Красноватые тропинки песка, разбросанного дворниками, были покрыты стеклянной наледью. Крещатик, белый, освещенный электричеством, казался очень нарядным: карнизы домов, столбы, провода, медные поручни у витрин, шапки ожидавших извозчиков - все было украшено свежевыпавшим снегом. В эту нарядную ночь казались приятными голоса подвыпивших мужчин, смех веселых девиц; и толпа, выходившая из Интимного театра, выглядела особенно оживленной и довольной.

Бахмутский шагал в сторону Думской площади, с удовольствием оглядывая Крещатик. Ему представилось, что эта ночная улица, ярко освещенная и блещущая снегом, - лишь декорация драмы, переживаемой его страной. И эти люди - студенты в распахнутых шинелях, бородатые господа, дамы в каракулевых саках, офицеры, мчащиеся в снежном тумане на рысаках, - казалось, торопятся произнести предназначенные им слова, сделать то, что положено, и мир их, вечный, нерушимый мир исчезнет, яко дым, и придут другие люди... а от этих, заполнивших жизнь, ничего не останется. Словно ire они в эти минуты смеются, окликают друг друга, закуривают, усаживаясь в сани, наклоняя голову, чтобы за извозчичьей спиной удобней было зажечь спичку и раскурить папиросу.

И мысль, что все проходит, вызывающая обычно печаль, ожгла в этот миг Бахмутского радостью. Его суровый оптимизм лишь в вечном движении жизни находил пищу для веры в иное будущее человечества.

Когда он проходил по Думской площади, кто-то негромко окликнул его:

- Абрам Яковлевич.

Бахмутский узнал в высоком сутулом вольноопределяющемся Сергея Кравченко.

- Батюшки! - сказал он, пожимая руку Сергея. - Вы ли это, Сережа?

- Я, конечно, я, - сказал Сергей. - Мы с вами не виделись еще с тех пор, помните?

- С каких именно? - спросил Бахмутский.

- Как, неужели не помните? После этого замечательного случая с письмом.

- Какого?.. Да, вспомнил! - он сказал: - Плохую я вам тогда оказал услугу. Ругали меня?

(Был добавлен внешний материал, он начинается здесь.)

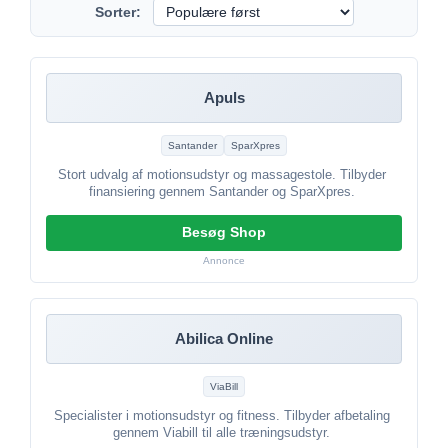
Sorter:
Apuls
Santander
SparXpres
Stort udvalg af motionsudstyr og massagestole. Tilbyder
finansiering gennem Santander og SparXpres.
Besøg Shop
Annonce
Abilica Online
ViaBill
Specialister i motionsudstyr og fitness. Tilbyder afbetaling
gennem Viabill til alle træningsudstyr.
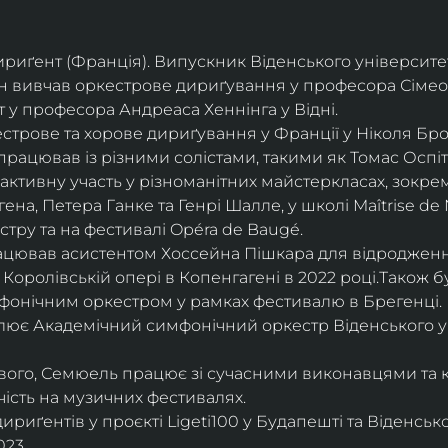
дириґент (Франція). Випускник Віденського університе
він вивчав оркестрове дириґування у професора Сімео
у професора Андреаса Хеннінга у Відні.
трове та хорове дириґування у Франції у Ніколя Бро
рацював із різними солістами, такими як Томас Оспіта
активну участь у різноманітних майстеркласах, зокрем
ена, Петера Ганке та Генрі Шалле, у школі Maîtrise de N
тру та на фестивалі Opéra de Baugé.
цював асистентом Хоссейна Пішкара для відродження
 Королівській опері в Копенгагені в 2022 році.Також 
фонічним оркестром у рамках фестивалю в Брегенці. 
олює Академічний симфонічний оркестр Віденського у
ового, Семюель працює зі сучасними виконавцями та 
ість на музичних фестивалях. 
риґентів у проєкті Ligeti100 у Будапешті та Віденськ
23.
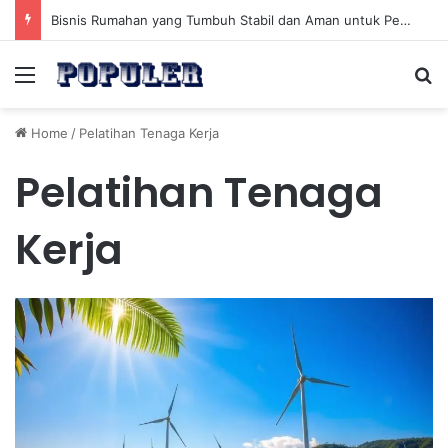
Bisnis Rumahan yang Tumbuh Stabil dan Aman untuk Pendapatan Jangka Panjang
Menu
Se
Home
/
Pelatihan Tenaga Kerja
Pelatihan Tenaga
Kerja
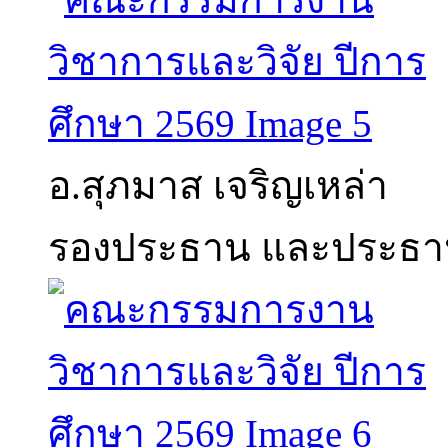
อ.สุภมาส เจริญเหล่า
รองประธาน และประธาน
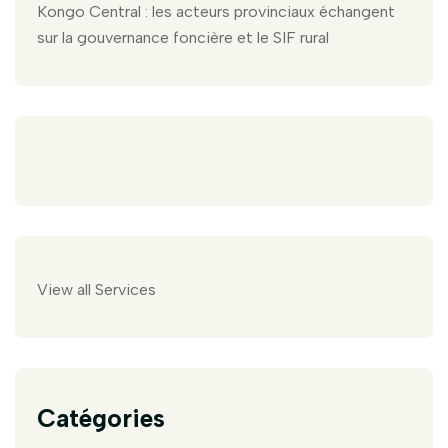
Kongo Central : les acteurs provinciaux échangent
sur la gouvernance foncière et le SIF rural
View all Services
Catégories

- Нет, я не ругал, уверяю вас.

- Что же вы теперь - в действующую армию пли в тылу останетесь?

- Абрам Яковлевич, вы знаете, вот моя жена, - проговорил Сергей и показал на Олесю.

- Вот оно что! Почему же ни Анна Михайловна, ни Поля мне ничего не сказали?

- Да ничего подобного, - сказала Олеся, здороваясь с Бахмутский.

- Ну как же, как же, - вмешался Сергей, - завтра мы венчаемся и завтра же вечером уезжаем к родным, у меня огромный отпуск, будем жить у папы с мамой.